Due to the limited time period, the presence data of the species was low and could not collect the distribution information in a different season. The future research on this species can be improved with data collection on the distribution of great hornbill and rufous-necked hornbill throughout its range of both breeding and nonbreeding season so that an appropriate conservation measure and better model could be undertaken.

Data Availability

The environmental data were obtained from the WorldClim dataset at a resolution of 1 km2 (https://www.worldclim.org). Topograhic variables, namely, elevation, aspect, and slope were derived from the digital elevation model of Shuttle Radar Topographic Mission (SRTM). The primary data that support the findings of this study are available from the corresponding author upon the request.
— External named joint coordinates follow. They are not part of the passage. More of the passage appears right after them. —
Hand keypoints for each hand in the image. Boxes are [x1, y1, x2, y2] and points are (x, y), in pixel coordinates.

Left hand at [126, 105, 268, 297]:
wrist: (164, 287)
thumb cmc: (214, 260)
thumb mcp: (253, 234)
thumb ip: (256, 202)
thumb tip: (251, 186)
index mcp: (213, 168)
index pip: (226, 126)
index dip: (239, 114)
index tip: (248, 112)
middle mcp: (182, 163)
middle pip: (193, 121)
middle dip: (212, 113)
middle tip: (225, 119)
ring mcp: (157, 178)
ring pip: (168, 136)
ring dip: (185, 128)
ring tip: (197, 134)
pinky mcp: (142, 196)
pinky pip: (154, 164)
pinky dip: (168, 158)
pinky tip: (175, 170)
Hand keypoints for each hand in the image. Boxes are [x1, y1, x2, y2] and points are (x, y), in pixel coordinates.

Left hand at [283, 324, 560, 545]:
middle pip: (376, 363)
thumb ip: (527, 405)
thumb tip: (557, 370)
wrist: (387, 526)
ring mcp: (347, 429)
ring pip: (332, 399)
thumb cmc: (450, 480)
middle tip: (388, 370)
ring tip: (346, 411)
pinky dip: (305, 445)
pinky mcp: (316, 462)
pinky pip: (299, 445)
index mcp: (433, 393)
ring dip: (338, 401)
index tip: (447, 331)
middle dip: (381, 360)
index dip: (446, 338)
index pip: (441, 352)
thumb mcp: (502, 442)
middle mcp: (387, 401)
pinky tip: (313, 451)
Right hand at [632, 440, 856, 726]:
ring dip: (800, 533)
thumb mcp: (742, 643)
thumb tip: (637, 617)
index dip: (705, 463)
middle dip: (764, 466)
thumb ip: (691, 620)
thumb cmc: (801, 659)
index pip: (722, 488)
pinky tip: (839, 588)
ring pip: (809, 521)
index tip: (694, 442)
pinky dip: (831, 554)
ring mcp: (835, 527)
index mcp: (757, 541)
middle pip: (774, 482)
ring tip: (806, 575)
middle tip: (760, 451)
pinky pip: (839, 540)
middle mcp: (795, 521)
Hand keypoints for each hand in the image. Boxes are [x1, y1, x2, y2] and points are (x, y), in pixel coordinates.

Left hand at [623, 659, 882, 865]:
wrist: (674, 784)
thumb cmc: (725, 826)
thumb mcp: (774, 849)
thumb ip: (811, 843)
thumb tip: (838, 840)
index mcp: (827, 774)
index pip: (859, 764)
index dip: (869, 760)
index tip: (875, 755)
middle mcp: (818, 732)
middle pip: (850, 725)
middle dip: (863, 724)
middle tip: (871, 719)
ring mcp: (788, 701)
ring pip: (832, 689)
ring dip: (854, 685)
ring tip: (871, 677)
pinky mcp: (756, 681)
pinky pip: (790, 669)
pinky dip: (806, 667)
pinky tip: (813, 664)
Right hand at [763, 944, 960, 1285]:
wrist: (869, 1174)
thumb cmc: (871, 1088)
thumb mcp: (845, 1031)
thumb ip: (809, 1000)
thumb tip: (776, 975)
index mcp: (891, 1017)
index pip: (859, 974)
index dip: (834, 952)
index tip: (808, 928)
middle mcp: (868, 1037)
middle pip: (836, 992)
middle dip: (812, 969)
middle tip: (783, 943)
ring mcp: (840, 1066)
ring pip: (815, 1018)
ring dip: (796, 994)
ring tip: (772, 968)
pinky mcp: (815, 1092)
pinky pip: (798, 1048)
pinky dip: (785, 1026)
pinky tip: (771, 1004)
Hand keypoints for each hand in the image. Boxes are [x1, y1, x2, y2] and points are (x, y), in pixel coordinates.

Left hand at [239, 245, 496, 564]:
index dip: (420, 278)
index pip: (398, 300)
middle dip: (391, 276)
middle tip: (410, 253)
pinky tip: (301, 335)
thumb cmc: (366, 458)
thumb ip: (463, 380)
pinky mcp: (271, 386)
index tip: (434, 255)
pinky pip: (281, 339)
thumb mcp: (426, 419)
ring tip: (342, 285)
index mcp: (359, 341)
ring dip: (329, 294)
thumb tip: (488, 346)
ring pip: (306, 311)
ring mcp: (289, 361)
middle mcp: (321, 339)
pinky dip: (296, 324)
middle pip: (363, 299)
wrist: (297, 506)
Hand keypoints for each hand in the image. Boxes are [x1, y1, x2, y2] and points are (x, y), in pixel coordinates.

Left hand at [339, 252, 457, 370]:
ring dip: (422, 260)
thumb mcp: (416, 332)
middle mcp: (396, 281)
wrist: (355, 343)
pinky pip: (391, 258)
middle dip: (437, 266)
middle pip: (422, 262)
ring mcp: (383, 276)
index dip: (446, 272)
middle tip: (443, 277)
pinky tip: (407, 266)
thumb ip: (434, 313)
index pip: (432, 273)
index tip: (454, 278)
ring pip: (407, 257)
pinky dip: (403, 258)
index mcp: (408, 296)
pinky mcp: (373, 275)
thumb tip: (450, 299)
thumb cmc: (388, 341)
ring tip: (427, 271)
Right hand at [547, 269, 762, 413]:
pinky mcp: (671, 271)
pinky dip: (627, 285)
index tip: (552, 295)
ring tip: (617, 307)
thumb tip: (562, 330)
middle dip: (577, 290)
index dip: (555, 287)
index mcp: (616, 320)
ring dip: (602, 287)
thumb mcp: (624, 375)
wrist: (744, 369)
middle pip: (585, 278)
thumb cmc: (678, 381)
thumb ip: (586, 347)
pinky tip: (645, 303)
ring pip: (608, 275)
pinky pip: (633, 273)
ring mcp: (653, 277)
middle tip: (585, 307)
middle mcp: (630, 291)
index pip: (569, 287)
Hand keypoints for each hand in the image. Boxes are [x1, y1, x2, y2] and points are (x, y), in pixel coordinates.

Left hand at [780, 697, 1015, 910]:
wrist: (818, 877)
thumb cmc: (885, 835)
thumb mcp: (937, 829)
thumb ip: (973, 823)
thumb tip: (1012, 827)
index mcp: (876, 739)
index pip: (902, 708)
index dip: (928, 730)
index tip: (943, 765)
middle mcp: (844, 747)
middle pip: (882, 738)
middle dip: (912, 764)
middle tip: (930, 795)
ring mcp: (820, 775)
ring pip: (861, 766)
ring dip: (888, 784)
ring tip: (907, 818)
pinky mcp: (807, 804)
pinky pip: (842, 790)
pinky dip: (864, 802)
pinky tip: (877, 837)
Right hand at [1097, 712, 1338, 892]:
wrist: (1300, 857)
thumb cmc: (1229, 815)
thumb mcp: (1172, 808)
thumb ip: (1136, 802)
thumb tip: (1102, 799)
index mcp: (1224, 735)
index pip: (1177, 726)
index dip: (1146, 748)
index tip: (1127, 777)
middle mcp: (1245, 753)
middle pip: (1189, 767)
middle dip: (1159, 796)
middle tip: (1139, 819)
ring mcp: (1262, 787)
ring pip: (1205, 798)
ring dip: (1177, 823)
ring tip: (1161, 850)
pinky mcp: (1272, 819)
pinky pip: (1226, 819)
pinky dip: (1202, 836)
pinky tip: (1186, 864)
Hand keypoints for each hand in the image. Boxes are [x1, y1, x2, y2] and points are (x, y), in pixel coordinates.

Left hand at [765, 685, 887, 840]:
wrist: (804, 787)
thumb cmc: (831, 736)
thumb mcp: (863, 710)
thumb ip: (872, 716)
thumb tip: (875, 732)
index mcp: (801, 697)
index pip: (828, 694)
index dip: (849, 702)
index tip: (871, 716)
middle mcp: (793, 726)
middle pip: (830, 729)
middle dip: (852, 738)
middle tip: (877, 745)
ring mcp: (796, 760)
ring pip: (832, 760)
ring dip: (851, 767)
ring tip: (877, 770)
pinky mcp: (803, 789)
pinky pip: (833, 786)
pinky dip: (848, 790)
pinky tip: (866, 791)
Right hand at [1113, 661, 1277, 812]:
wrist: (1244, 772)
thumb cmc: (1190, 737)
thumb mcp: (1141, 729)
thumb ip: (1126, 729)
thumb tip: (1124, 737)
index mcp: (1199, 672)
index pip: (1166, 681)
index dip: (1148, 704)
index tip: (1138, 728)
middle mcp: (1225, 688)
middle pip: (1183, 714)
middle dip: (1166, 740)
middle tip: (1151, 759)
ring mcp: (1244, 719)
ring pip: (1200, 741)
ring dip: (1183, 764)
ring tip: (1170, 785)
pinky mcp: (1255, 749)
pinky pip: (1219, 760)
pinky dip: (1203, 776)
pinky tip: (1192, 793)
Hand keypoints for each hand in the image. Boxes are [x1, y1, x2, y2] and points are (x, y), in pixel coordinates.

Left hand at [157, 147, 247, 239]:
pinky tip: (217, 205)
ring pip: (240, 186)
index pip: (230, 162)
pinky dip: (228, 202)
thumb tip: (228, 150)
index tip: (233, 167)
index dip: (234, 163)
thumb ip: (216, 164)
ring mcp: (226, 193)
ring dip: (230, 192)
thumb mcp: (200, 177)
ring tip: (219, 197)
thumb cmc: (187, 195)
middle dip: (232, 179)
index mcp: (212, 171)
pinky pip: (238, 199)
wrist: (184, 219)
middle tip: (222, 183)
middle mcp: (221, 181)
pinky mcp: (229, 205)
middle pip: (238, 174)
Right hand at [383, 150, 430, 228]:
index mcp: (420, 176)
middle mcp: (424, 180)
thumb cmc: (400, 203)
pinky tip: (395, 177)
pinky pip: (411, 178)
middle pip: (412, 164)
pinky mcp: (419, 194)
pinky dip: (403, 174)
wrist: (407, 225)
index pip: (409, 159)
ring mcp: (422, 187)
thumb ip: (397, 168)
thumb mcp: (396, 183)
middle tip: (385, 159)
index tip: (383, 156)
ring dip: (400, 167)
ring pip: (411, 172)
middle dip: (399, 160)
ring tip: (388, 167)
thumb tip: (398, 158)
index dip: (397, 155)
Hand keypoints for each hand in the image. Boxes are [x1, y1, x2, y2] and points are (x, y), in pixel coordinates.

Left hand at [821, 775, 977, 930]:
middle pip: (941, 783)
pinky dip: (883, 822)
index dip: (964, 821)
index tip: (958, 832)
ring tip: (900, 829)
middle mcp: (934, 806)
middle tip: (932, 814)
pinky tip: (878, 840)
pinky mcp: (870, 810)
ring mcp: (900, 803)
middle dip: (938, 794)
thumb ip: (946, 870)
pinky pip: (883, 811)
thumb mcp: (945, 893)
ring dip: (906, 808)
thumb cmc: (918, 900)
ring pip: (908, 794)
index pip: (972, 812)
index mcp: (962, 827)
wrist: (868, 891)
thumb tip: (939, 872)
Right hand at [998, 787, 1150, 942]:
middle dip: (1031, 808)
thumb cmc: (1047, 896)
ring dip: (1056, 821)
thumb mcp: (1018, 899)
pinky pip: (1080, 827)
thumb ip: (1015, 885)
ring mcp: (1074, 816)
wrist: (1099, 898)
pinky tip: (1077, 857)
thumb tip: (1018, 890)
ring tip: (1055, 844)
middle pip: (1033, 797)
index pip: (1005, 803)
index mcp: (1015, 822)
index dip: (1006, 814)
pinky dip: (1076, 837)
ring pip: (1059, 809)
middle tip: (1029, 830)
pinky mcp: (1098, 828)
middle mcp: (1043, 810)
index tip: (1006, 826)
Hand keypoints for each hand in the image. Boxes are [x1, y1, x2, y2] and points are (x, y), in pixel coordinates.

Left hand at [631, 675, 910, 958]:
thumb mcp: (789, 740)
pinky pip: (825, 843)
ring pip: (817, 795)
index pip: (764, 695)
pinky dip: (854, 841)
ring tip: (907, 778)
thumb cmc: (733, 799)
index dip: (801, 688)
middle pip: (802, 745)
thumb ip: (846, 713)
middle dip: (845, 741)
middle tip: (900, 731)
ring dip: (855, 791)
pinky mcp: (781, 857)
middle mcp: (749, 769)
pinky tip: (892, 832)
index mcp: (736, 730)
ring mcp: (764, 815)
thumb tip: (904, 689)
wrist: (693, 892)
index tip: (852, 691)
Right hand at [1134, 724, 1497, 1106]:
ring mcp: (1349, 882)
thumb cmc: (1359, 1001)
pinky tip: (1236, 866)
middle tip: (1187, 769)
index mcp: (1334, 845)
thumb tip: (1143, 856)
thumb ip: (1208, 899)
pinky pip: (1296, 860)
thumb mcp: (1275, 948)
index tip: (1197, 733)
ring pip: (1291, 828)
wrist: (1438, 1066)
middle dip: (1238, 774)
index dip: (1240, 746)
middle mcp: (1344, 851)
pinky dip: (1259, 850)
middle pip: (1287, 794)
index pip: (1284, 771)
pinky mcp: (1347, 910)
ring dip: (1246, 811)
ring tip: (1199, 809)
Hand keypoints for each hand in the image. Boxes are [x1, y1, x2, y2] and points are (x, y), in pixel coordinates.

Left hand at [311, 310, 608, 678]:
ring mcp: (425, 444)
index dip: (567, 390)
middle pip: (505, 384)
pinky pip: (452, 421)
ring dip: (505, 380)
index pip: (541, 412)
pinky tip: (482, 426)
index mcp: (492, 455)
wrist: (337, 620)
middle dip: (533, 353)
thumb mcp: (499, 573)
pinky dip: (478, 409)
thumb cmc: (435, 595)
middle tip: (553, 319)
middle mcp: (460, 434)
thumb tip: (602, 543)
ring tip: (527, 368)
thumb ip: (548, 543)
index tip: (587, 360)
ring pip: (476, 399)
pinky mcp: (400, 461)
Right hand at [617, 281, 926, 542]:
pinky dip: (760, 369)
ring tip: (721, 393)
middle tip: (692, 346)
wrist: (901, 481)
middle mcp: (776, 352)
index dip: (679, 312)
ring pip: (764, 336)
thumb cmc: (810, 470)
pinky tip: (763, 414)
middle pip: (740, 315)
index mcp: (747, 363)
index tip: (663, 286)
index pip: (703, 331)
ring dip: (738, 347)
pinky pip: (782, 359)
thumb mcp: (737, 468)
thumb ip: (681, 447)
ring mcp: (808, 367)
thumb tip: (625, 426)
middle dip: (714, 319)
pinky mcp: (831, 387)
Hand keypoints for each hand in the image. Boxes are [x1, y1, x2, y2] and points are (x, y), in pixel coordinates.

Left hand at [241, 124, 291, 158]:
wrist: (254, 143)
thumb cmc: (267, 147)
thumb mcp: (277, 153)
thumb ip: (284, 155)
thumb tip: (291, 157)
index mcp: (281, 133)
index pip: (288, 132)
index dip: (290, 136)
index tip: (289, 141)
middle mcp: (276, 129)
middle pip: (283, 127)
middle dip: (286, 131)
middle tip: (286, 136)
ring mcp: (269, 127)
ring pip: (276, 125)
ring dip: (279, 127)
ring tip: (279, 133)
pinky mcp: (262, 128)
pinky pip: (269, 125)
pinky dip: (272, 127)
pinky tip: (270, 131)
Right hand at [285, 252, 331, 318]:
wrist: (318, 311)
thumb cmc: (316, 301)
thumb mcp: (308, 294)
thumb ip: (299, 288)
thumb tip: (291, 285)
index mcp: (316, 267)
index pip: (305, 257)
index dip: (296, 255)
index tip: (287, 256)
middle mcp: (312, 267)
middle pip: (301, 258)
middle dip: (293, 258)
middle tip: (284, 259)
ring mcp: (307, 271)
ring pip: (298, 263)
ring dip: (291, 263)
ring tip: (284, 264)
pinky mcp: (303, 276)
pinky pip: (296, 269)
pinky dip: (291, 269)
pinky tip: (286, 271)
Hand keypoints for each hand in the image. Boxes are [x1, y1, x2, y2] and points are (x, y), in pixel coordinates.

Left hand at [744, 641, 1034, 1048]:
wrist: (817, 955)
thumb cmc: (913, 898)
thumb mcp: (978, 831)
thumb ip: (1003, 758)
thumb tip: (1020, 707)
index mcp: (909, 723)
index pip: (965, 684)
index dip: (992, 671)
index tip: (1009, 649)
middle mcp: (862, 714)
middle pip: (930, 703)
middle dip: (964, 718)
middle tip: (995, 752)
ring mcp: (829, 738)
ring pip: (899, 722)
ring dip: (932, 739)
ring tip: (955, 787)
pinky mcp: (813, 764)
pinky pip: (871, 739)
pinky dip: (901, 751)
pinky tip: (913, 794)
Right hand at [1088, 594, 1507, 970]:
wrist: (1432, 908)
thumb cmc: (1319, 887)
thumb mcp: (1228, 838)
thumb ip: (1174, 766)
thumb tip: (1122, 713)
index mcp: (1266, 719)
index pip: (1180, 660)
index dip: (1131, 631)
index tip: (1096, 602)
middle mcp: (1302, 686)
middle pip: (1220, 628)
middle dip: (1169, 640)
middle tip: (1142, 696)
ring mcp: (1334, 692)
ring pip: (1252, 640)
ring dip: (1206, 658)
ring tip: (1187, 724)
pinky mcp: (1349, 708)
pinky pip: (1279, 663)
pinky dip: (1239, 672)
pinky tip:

This work is made available as authorea preprint (Puri et al., 2022).

Conflicts of Interest

The authors declare no potential conflicts of interest.

Authors’ Contributions

NirKumar Puri, AmitKumar Verma, and Ramesh Chhetri performed the conceptualization, data curation, and software analysis. NirKumar Puri and AmitKumar Verma investigated the research work. NirKumar Puri wrote the manuscript. AmitKumar Verma, Ramesh Chhetri, Harish Bahadur Chand, and Sandip Rijal supervised the study. AmitKumar Verma performed the formal analysis. Ramesh Chhetri carried out the methodology and modified into paper. Ramesh Chhetri, Harish Bahadur Chand, and Sandip Rijal reviewed and edited the manuscipt.


The authors are very thankful to the Forest Research Institute, Dehradun, for creating such platform for them to learn, understand, and support for the completion of this work. The authors express their heartfelt gratitude to Ugyen Kelzang, Prakash Rai, and Wangchuk for their continuous support and help during the field survey.